● WHAT THE TASK REQUIRES:
Copy out each line of the material in which the word "icônes" appears.

______

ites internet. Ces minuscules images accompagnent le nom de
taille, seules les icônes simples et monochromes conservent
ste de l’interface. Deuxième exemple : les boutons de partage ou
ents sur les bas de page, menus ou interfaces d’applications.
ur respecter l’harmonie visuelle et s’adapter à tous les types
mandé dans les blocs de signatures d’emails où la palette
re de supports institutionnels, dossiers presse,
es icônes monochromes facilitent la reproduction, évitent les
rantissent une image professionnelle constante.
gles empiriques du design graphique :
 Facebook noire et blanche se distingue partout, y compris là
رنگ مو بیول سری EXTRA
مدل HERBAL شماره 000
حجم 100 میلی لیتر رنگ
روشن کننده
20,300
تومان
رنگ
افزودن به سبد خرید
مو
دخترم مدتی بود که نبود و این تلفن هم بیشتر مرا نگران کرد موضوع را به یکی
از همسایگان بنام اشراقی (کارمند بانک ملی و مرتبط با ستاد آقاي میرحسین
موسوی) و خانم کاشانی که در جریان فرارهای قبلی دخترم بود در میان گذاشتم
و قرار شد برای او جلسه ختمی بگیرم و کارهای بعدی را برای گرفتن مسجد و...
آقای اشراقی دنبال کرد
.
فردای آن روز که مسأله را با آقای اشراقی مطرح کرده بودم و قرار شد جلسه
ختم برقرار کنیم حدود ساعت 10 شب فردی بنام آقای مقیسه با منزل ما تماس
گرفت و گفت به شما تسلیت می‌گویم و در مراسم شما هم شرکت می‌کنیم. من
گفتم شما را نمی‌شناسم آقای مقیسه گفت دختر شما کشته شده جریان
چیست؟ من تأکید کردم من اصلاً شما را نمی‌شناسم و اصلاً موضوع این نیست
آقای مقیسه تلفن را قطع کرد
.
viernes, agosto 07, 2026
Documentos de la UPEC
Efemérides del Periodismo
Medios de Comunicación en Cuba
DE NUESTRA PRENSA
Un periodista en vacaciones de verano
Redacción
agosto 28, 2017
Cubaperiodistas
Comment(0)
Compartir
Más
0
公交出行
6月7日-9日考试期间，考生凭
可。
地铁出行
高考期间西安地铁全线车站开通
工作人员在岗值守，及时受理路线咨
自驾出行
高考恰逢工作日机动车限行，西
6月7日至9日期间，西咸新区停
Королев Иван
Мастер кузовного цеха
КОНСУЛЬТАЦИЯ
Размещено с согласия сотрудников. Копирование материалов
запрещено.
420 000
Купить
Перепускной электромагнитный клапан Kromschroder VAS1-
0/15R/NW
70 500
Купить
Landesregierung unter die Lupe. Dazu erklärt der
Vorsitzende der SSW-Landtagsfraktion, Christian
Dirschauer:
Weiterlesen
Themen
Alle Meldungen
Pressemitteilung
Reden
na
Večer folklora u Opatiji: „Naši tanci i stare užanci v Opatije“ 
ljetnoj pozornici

______

● EXPECTED ANSWER:
taille, seules les icônes simples et monochromes conservent
es icônes monochromes facilitent la reproduction, évitent les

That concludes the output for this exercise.